Slowly raising the temperature allows a frog submerged in water to get accustomed to its ever-worsening condition until it gets cooked to death. So goes folk wisdom regarding how to cook a frog. Though a pointless exercise, it does serve as a good metaphor for how countries gradually advance on the road to tyranny — in very small, nearly imperceptible steps.
But it is possible to notice small objects and minute changes if one gets sensitized to them. It is hard to notice a commercial jetliner at cruising altitude from the ground without its telltale vapor trail. However, after someone points it out to you, it’s easy enough to track the nearly invisible object in the sky if you focus on it.
I think that people are not paying attention to the steps that the government of India is taking in relieving people of the few freedoms they had. The control over various aspects of people’s lives that the government is increasingly taking through large and small measures should be terrifying. Should be but it isn’t. People should be expected to resist and even revolt. But they appear not to be bothered, leave alone resist.
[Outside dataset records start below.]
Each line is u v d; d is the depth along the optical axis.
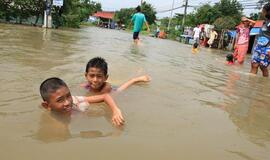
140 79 5.00
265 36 7.76
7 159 2.19
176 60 9.03
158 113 3.47
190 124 3.22
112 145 2.55
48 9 22.58
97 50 8.98
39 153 2.31
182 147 2.63
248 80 6.73
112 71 5.82
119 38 17.28
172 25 54.31
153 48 12.79
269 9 7.79
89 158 2.30
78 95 3.96
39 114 3.12
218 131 3.10
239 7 41.56
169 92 4.51
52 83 3.21
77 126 2.91
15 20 24.27
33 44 8.91
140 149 2.52
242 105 4.21
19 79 4.35
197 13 43.19
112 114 3.32
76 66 5.76
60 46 9.09
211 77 6.45
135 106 3.67
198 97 4.40
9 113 3.06
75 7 32.69
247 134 3.11
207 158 2.47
Niccolò Machiavelli (1469 – 1527) — the Italian Renaissance humanist, philosopher, political theorist and diplomat, famous for his political treatise The Prince — wrote a set of books titled Discourses on the First Ten Books of Titus Livius. They comprise of 142 chapters in three books. While reading it, I was struck by one passage:
To usurp supreme and absolute authority in a free State and subject it to tyranny, the people must have already become corrupt by gradual steps from generation to generation. And therefore all such as desire to make a change in the government of a republic, whether in favor of liberty or in favor of tyranny, must well examine the condition of things, and from that judge of the difficulties of their undertaking. For it is as difficult to make a people free that is resolved to live in servitude, as it is to subject a people to servitude that is determined to be free. In any such attempts men should well consider the state of the times and govern themselves accordingly.
Let’s repeat that: “… the people must have already become corrupt by gradual steps from generation to generation.” For nearly one hundred years under the British raj, the Indian psyche got used to the notion that the government control of citizens is as natural as the seasons, and therefore should be accepted with the same resignation that one accepts the climate. The freedoms that the British denied Indians was not a major concern, having become accustomed to their lack. Which explains that even after India became independent, Indians did not push to get those freedoms that the British had denied them.
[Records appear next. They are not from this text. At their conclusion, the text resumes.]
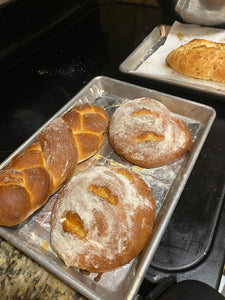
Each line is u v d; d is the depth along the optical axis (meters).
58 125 0.55
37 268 0.45
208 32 0.90
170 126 0.58
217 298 0.37
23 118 0.72
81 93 0.70
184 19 0.85
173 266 0.44
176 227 0.49
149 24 1.02
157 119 0.58
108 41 0.97
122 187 0.48
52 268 0.41
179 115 0.67
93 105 0.68
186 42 0.90
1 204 0.45
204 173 0.57
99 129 0.59
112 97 0.73
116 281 0.43
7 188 0.46
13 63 0.90
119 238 0.43
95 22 1.07
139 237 0.44
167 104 0.68
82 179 0.50
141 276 0.39
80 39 0.99
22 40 0.92
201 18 0.82
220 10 0.77
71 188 0.49
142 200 0.48
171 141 0.56
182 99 0.65
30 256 0.43
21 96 0.78
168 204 0.49
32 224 0.50
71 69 0.86
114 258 0.42
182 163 0.58
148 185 0.54
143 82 0.79
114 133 0.60
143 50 0.90
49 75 0.85
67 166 0.52
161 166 0.58
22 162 0.49
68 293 0.43
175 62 0.80
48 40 0.99
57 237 0.45
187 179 0.51
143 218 0.46
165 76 0.79
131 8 1.12
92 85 0.72
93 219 0.44
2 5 0.81
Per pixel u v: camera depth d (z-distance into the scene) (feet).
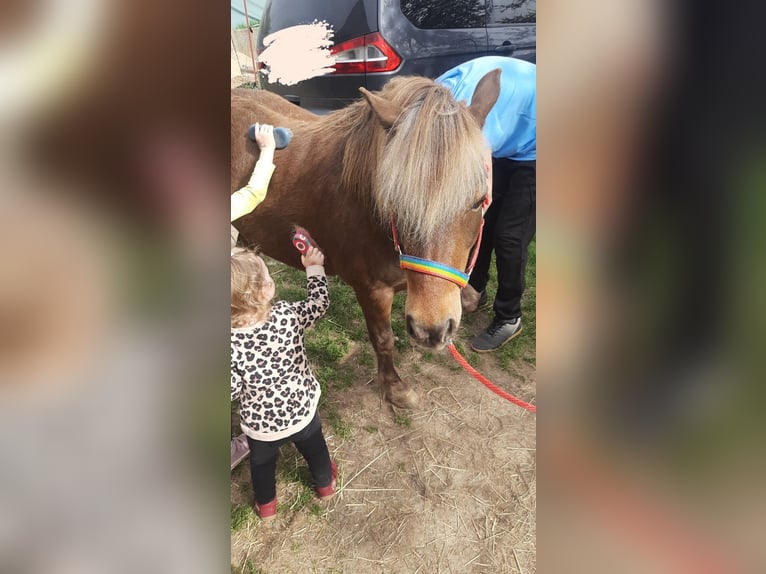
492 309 8.08
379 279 5.39
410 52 6.36
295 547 4.83
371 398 6.51
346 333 7.58
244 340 4.26
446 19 6.19
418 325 4.28
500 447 5.82
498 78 4.43
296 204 5.67
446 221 4.01
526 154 5.50
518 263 6.42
The so-called “Freedom Struggle” so famously led by M K Gandhi was not really about freedom. Leaders like Gandhi and Nehru wanted to take control, not grant Indians freedom. They were struggling to be independent of the British. It was not about freedom; it was about control.
The Indian governments that followed the British were rationally not inclined to allow Indians freedom. They examined the conditions and realized that it was not difficult to keep the Indians under government servitude.
Let me repeat that bit from Machiavelli: “And therefore all such as desire to make a change in the government of a republic, whether in favor of liberty or in favor of tyranny, must well examine the condition of things, and from that judge of the difficulties of their undertaking.”
Starting with Nehru, continuing on with Indira and the rest of them, ending in our present Modi — they in government judged that there was little difficulty in denying Indians freedom. Why? Because Indians don’t really value freedom that much.
Let’s repeat Machiavelli. “For it is as difficult to make a people free that is resolved to live in servitude, as it is to subject a people to servitude that is determined to be free.”
If ever Indians become determined to become free — that’s a rather big if — it would be impossible for any government, domestic or foreign, to deny Indians the freedom they must have to prosper. Until then, it’s a slow but determined march down the road to tyranny.